__DATA EXTRACT__:

※

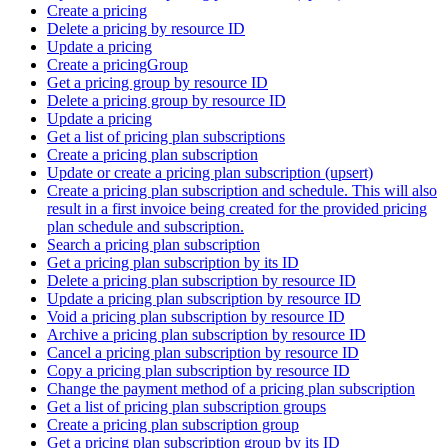
Create a pricing
Delete a pricing by resource ID
Update a pricing
Create a pricingGroup
Get a pricing group by resource ID
Delete a pricing group by resource ID
Update a pricing
Get a list of pricing plan subscriptions
Create a pricing plan subscription
Update or create a pricing plan subscription (upsert)
Create a pricing plan subscription and schedule. This will also
result in a first invoice being created for the provided pricing
plan schedule and subscription.
Search a pricing plan subscription
Get a pricing plan subscription by its ID
Delete a pricing plan subscription by resource ID
Update a pricing plan subscription by resource ID
Void a pricing plan subscription by resource ID
Archive a pricing plan subscription by resource ID
Cancel a pricing plan subscription by resource ID
Copy a pricing plan subscription by resource ID
Change the payment method of a pricing plan subscription
Get a list of pricing plan subscription groups
Create a pricing plan subscription group
Get a pricing plan subscription group by its ID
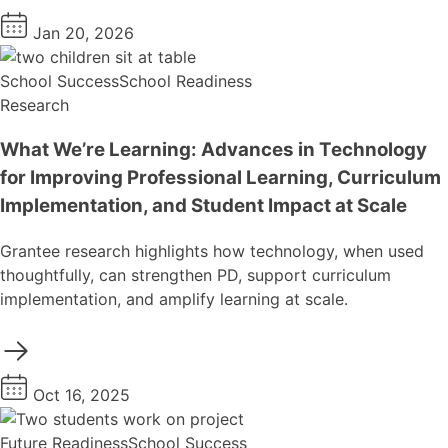
Jan 20, 2026
School Success
School Readiness
Research
What We’re Learning: Advances in Technology
for Improving Professional Learning, Curriculum
Implementation, and Student Impact at Scale
Grantee research highlights how technology, when used
thoughtfully, can strengthen PD, support curriculum
implementation, and amplify learning at scale.
Oct 16, 2025
Future Readiness
School Success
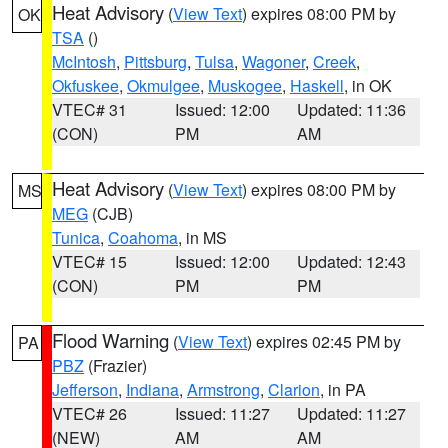
Heat Advisory
(
View Text
) expires 08:00 PM by
OK
TSA
()
McIntosh
,
Pittsburg
,
Tulsa
,
Wagoner
,
Creek
,
Okfuskee
,
Okmulgee
,
Muskogee
,
Haskell
, in OK
VTEC# 31
Issued: 12:00
Updated: 11:36
(CON)
PM
AM
Heat Advisory
(
View Text
) expires 08:00 PM by
MS
MEG
(CJB)
Tunica
,
Coahoma
, in MS
VTEC# 15
Issued: 12:00
Updated: 12:43
(CON)
PM
PM
Flood Warning
(
View Text
) expires 02:45 PM by
PA
PBZ
(Frazier)
Jefferson
,
Indiana
,
Armstrong
,
Clarion
, in PA
VTEC# 26
Issued: 11:27
Updated: 11:27
(NEW)
AM
AM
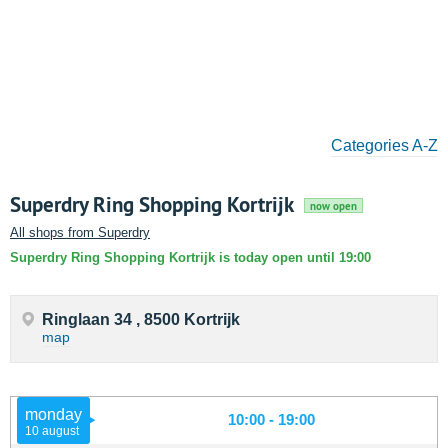
Categories A-Z
Superdry Ring Shopping Kortrijk
now open
All shops from Superdry
Superdry Ring Shopping Kortrijk is today open until 19:00
Ringlaan 34 , 8500 Kortrijk
map
monday
10:00 - 19:00
10 august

※

Where an entry contains an image, skip the image; repeat everything else exactly.

Create a pricing
Delete a pricing by resource ID
Update a pricing
Create a pricingGroup
Get a pricing group by resource ID
Delete a pricing group by resource ID
Update a pricing
Get a list of pricing plan subscriptions
Create a pricing plan subscription
Update or create a pricing plan subscription (upsert)
Create a pricing plan subscription and schedule. This will also
result in a first invoice being created for the provided pricing
plan schedule and subscription.
Search a pricing plan subscription
Get a pricing plan subscription by its ID
Delete a pricing plan subscription by resource ID
Update a pricing plan subscription by resource ID
Void a pricing plan subscription by resource ID
Archive a pricing plan subscription by resource ID
Cancel a pricing plan subscription by resource ID
Copy a pricing plan subscription by resource ID
Change the payment method of a pricing plan subscription
Get a list of pricing plan subscription groups
Create a pricing plan subscription group
Get a pricing plan subscription group by its ID
Jan 20, 2026
School Success
School Readiness
Research
What We’re Learning: Advances in Technology
for Improving Professional Learning, Curriculum
Implementation, and Student Impact at Scale
Grantee research highlights how technology, when used
thoughtfully, can strengthen PD, support curriculum
implementation, and amplify learning at scale.
Oct 16, 2025
Future Readiness
School Success
Heat Advisory
(
View Text
) expires 08:00 PM by
OK
TSA
()
McIntosh
,
Pittsburg
,
Tulsa
,
Wagoner
,
Creek
,
Okfuskee
,
Okmulgee
,
Muskogee
,
Haskell
, in OK
VTEC# 31
Issued: 12:00
Updated: 11:36
(CON)
PM
AM
Heat Advisory
(
View Text
) expires 08:00 PM by
MS
MEG
(CJB)
Tunica
,
Coahoma
, in MS
VTEC# 15
Issued: 12:00
Updated: 12:43
(CON)
PM
PM
Flood Warning
(
View Text
) expires 02:45 PM by
PA
PBZ
(Frazier)
Jefferson
,
Indiana
,
Armstrong
,
Clarion
, in PA
VTEC# 26
Issued: 11:27
Updated: 11:27
(NEW)
AM
AM
Categories A-Z
Superdry Ring Shopping Kortrijk
now open
All shops from Superdry
Superdry Ring Shopping Kortrijk is today open until 19:00
Ringlaan 34 , 8500 Kortrijk
map
monday
10:00 - 19:00
10 august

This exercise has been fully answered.